Il est des vérités si fondamentales qu’elles éclairent d’une lumière nouvelle l’ensemble de l’histoire chrétienne. Parmi celles-ci se trouve cette réalité souvent méconnue : la connaissance même du canon des Saintes Écritures nous vient de la tradition de l’Église. Avant que le texte biblique ne fût imprimé, traduit et diffusé largement ; avant que les controverses doctrinales ne viennent exiger de préciser ce qui est inspiré et ce qui ne l’est pas ; avant même que les communautés chrétiennes ne puissent consulter aisément les écrits sacrés, c’est la Tradition ecclésiale, vivante et confessante, qui a reconnu, gardé et transmis le trésor du canon.

Dès les premiers siècles, la communauté croyante n’est pas une masse informe : elle se rassemble autour des apôtres et de leurs disciples, elle prie, elle enseigne, elle discerne. L’Église ne crée pas la Parole ; elle la reçoit et la confesse. Mais cette réception n’est pas passive : elle est marquée par un discernement spirituel, par la mémoire vivante de ceux qui ont entendu et vu le Verbe fait chair, par l’action de l’Esprit Saint qui conduit le peuple de Dieu dans la vérité. Ainsi, lorsque des voix s’élèvent pour déterminer quels écrits doivent être lus dans les assemblées comme faisant autorité, c’est la tradition apostolique — transmise oralement, vécue dans la liturgie, et progressivement consignée — qui sert de critère de reconnaissance.

En cela, la Tradition ne se présente pas comme une source concurrente de la Révélation divine, mais comme le canal historique et ecclésial par lequel cette Révélation nous est parvenue.
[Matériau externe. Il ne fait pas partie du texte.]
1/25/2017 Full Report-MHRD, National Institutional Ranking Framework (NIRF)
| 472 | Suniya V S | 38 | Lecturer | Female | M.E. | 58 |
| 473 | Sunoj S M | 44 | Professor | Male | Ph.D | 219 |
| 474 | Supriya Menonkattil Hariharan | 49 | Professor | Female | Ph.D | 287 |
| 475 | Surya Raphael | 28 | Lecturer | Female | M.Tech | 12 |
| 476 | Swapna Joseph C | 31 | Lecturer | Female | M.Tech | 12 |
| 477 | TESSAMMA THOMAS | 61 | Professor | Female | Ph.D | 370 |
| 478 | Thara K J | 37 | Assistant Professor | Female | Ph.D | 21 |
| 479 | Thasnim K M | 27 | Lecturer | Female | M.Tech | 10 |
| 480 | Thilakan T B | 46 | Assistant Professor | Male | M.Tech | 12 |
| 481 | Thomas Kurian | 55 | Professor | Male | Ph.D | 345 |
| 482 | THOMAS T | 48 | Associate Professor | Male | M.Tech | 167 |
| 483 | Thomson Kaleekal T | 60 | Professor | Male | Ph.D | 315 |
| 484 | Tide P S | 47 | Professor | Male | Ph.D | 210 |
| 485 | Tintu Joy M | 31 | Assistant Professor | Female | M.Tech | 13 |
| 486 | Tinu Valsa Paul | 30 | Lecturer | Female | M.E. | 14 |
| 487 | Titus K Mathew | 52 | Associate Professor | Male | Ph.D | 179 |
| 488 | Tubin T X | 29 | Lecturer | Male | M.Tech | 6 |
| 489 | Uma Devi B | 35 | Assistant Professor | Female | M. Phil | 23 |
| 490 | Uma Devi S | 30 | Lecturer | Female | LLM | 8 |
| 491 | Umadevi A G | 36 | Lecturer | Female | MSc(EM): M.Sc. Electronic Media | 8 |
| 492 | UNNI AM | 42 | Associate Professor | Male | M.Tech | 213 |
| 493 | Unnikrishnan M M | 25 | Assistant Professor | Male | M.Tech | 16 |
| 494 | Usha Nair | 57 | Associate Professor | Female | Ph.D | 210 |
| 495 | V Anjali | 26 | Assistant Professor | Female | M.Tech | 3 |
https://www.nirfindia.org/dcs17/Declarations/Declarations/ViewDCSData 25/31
Si aujourd’hui nous ouvrons le Nouveau Testament en sachant que les quatre Évangiles, les Actes, les Épîtres apostoliques et l’Apocalypse font partie de la Parole inspirée, ce n’est pas par une révélation individuelle, ni par un raisonnement critique moderne ; c’est parce que l’Église, dès les premiers siècles, a reçu ces écrits, les a lus, les a médités, et les a transmis comme tels de génération en génération. La tradition canonique est une tradition confessante : elle ne se contente pas de conserver des textes, elle proclame leur origine divine et leur autorité pour la foi.
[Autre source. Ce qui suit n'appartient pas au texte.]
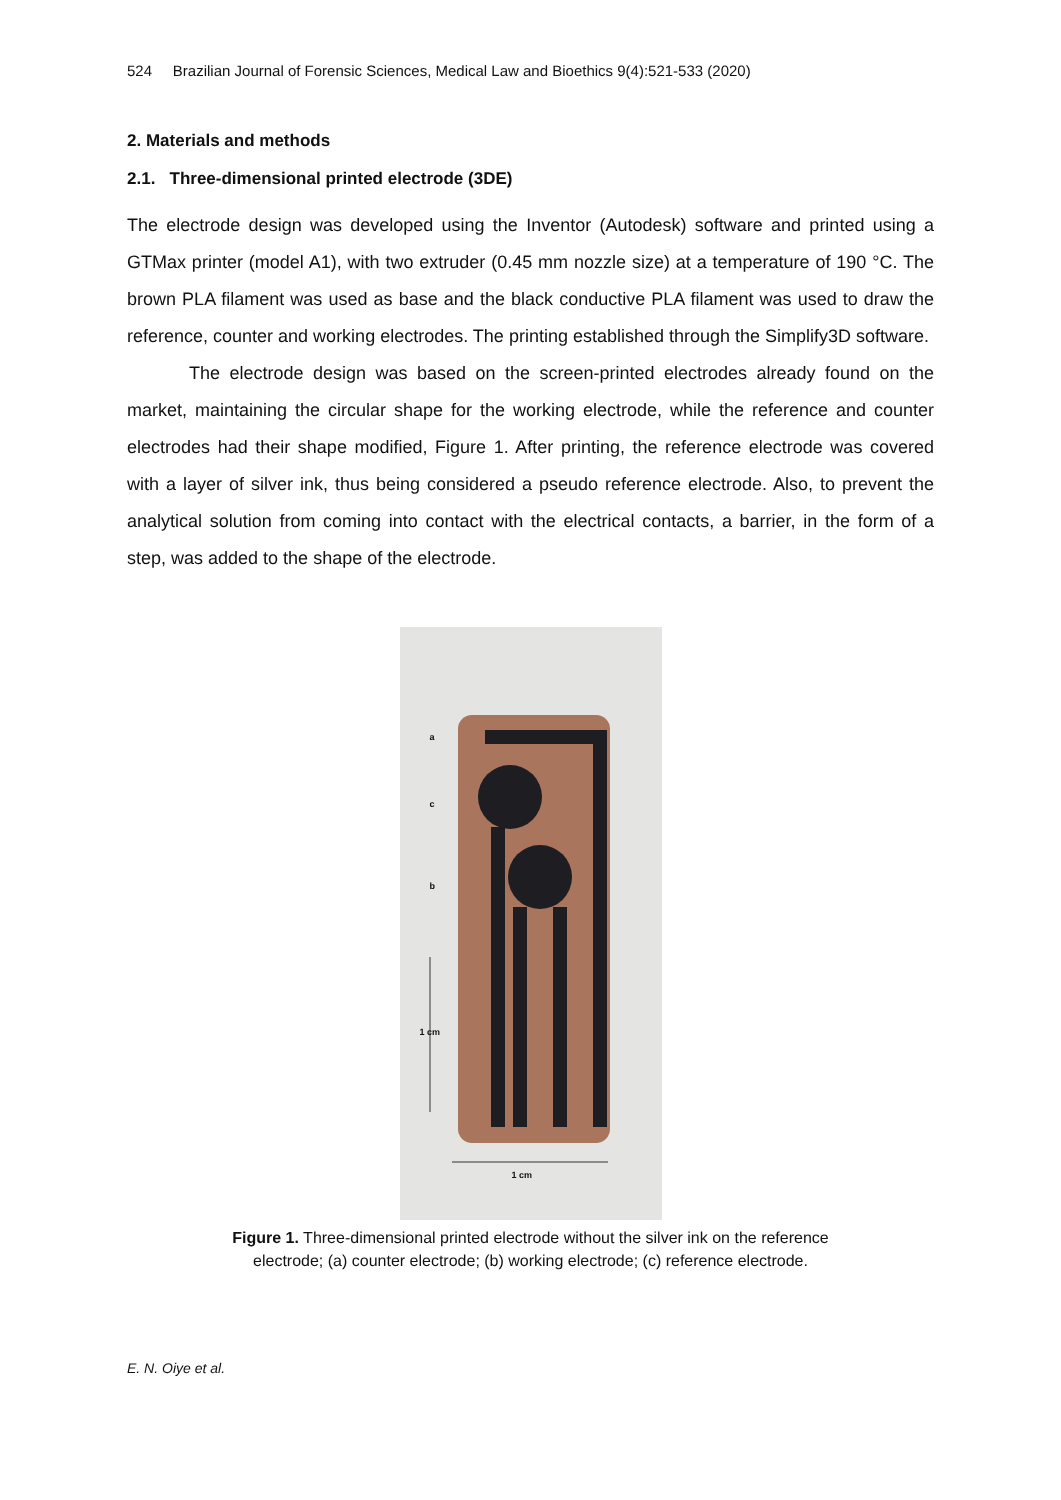524 Brazilian Journal of Forensic Sciences, Medical Law and Bioethics 9(4):521-533 (2020)
2. Materials and methods
2.1. Three-dimensional printed electrode (3DE)
The electrode design was developed using the Inventor (Autodesk) software and printed using a GTMax printer (model A1), with two extruder (0.45 mm nozzle size) at a temperature of 190 °C. The brown PLA filament was used as base and the black conductive PLA filament was used to draw the reference, counter and working electrodes. The printing established through the Simplify3D software.
The electrode design was based on the screen-printed electrodes already found on the market, maintaining the circular shape for the working electrode, while the reference and counter electrodes had their shape modified, Figure 1. After printing, the reference electrode was covered with a layer of silver ink, thus being considered a pseudo reference electrode. Also, to prevent the analytical solution from coming into contact with the electrical contacts, a barrier, in the form of a step, was added to the shape of the electrode.
a
c
b
1 cm
1 cm
Figure 1. Three-dimensional printed electrode without the silver ink on the reference
electrode; (a) counter electrode; (b) working electrode; (c) reference electrode.
E. N. Oiye et al.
Ce fait est capital pour une juste intelligence de la Bible. Rejeter la tradition ecclésiale, c’est scier la branche sur laquelle repose la reconnaissance du canon. Car aucun passage biblique n’énumère la liste exhaustive des livres inspirés ; aucun apôtre n’a laissé un catalogue définitif. Cette liste nous vient de la mémoire vivante de l’Église, qui, dans la communion des Églises locales, a discerné la voix du Bon Pasteur parmi les nombreux écrits circulant dans l’Antiquité chrétienne. Certes, la critique historique peut retracer les conciles, les listes canoniques, les débats ; mais elle ne peut expliquer par elle seule cette unité profonde et durable, fruit d’un discernement spirituel collectif.
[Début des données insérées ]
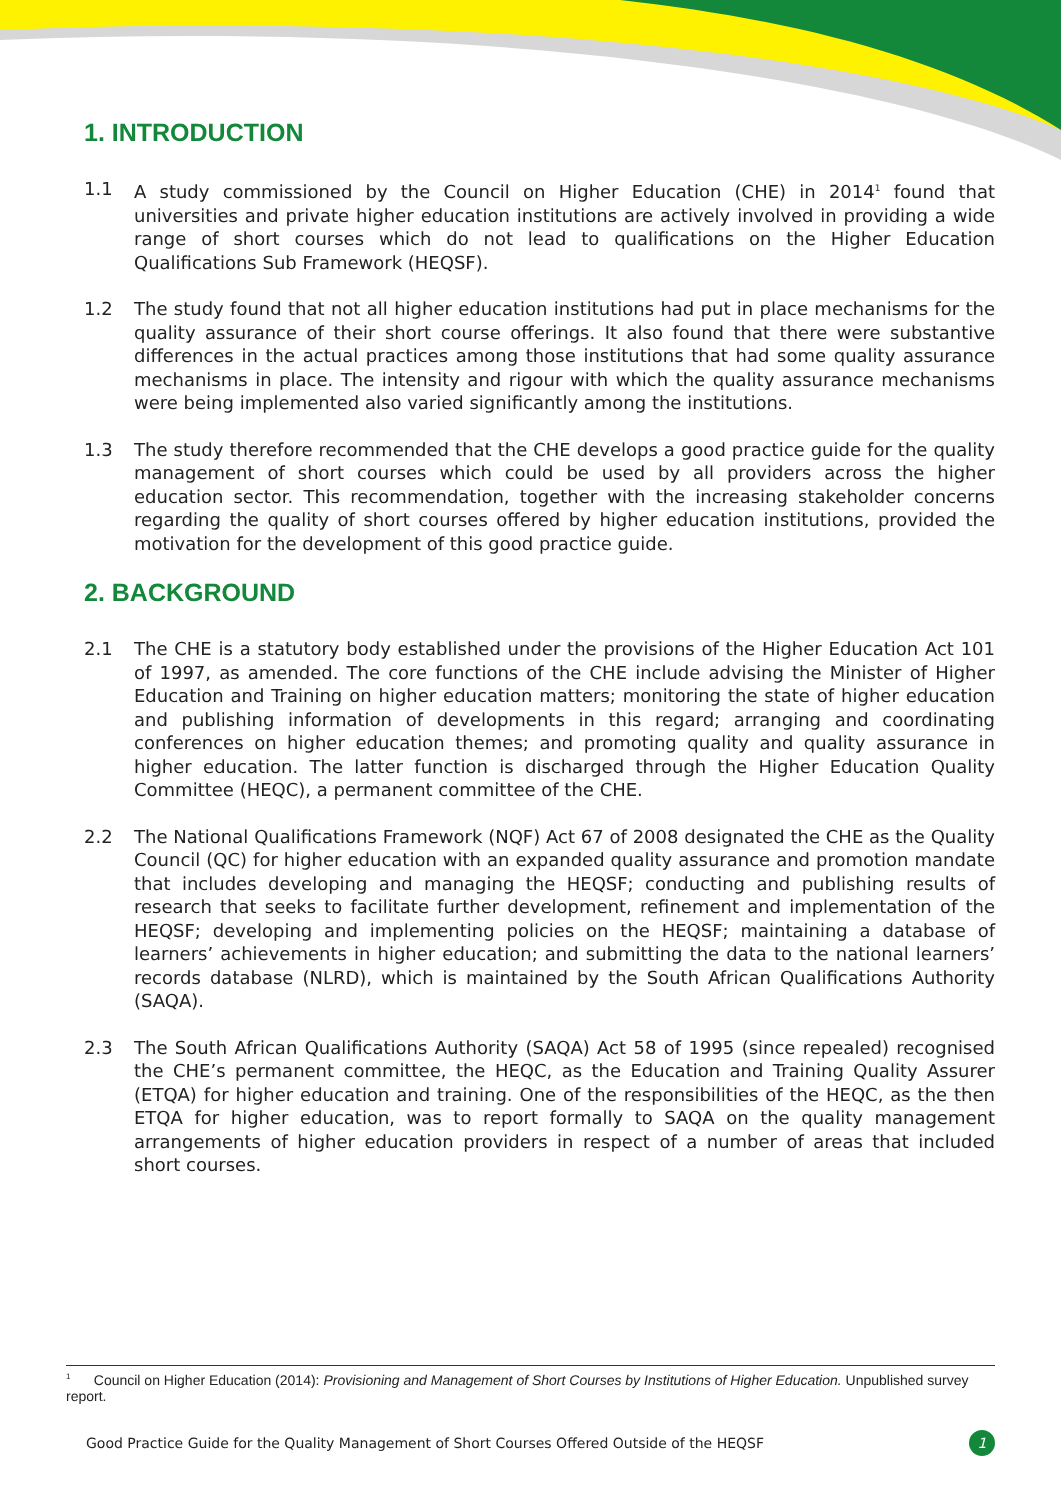1. INTRODUCTION
1.1 A study commissioned by the Council on Higher Education (CHE) in 2014<sup>1</sup> found that universities and private higher education institutions are actively involved in providing a wide range of short courses which do not lead to qualifications on the Higher Education Qualifications Sub Framework (HEQSF).
1.2 The study found that not all higher education institutions had put in place mechanisms for the quality assurance of their short course offerings. It also found that there were substantive differences in the actual practices among those institutions that had some quality assurance mechanisms in place. The intensity and rigour with which the quality assurance mechanisms were being implemented also varied significantly among the institutions.
1.3 The study therefore recommended that the CHE develops a good practice guide for the quality management of short courses which could be used by all providers across the higher education sector. This recommendation, together with the increasing stakeholder concerns regarding the quality of short courses offered by higher education institutions, provided the motivation for the development of this good practice guide.
2. BACKGROUND
2.1 The CHE is a statutory body established under the provisions of the Higher Education Act 101 of 1997, as amended. The core functions of the CHE include advising the Minister of Higher Education and Training on higher education matters; monitoring the state of higher education and publishing information of developments in this regard; arranging and coordinating conferences on higher education themes; and promoting quality and quality assurance in higher education. The latter function is discharged through the Higher Education Quality Committee (HEQC), a permanent committee of the CHE.
2.2 The National Qualifications Framework (NQF) Act 67 of 2008 designated the CHE as the Quality Council (QC) for higher education with an expanded quality assurance and promotion mandate that includes developing and managing the HEQSF; conducting and publishing results of research that seeks to facilitate further development, refinement and implementation of the HEQSF; developing and implementing policies on the HEQSF; maintaining a database of learners’ achievements in higher education; and submitting the data to the national learners’ records database (NLRD), which is maintained by the South African Qualifications Authority (SAQA).
2.3 The South African Qualifications Authority (SAQA) Act 58 of 1995 (since repealed) recognised the CHE’s permanent committee, the HEQC, as the Education and Training Quality Assurer (ETQA) for higher education and training. One of the responsibilities of the HEQC, as the then ETQA for higher education, was to report formally to SAQA on the quality management arrangements of higher education providers in respect of a number of areas that included short courses.
<sup>1</sup> Council on Higher Education (2014): Provisioning and Management of Short Courses by Institutions of Higher Education. Unpublished survey report.
Good Practice Guide for the Quality Management of Short Courses Offered Outside of the HEQSF 1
Il faut le dire avec clarté : la Tradition, en ce domaine, contient des éléments de vérité indispensables, non pas parce qu’elle ajouterait à la Révélation, mais parce qu’elle en est la gardienne fidèle et la mémoire vivante. C’est elle qui relie les croyants de tous les siècles aux témoins oculaires et auriculaires de la Parole incarnée. En ce sens, elle est subordonnée à la Parole de Dieu, mais elle la précède historiquement dans sa transmission concrète ; elle se situe comme un pont entre l’événement originel et la lecture croyante contemporaine.

Dès lors, comprendre les Écritures sans tenir compte de la Tradition revient à isoler le texte de son contexte ecclésial, à oublier la communauté qui l’a reconnu et transmis. La Parole de Dieu n’est pas tombée du ciel sous forme de codex relié ; elle a été confiée à un peuple, proclamée dans des assemblées, vécue dans la liturgie, méditée dans la prière, défendue contre les hérésies, et ainsi transmise jusqu’à nous. La Tradition de l’Église, lorsqu’elle est droite et fidèle, est comme la lampe qui éclaire le chemin de la Parole : elle n’est pas la lumière elle-même, mais elle la porte et la fait rayonner.

En redécouvrant cette réalité, notre regard sur la Bible s’enrichit et s’approfondit. Nous apprenons à recevoir l’Écriture non pas seulement comme un document isolé, mais comme le cœur vivant d’une tradition de foi enracinée dans les siècles. Et, loin d’affaiblir l’autorité de la Parole divine, cette reconnaissance met en lumière l’œuvre souveraine de Dieu qui, par son Église, veille sur le dépôt révélé et le transmet fidèlement d’âge en âge.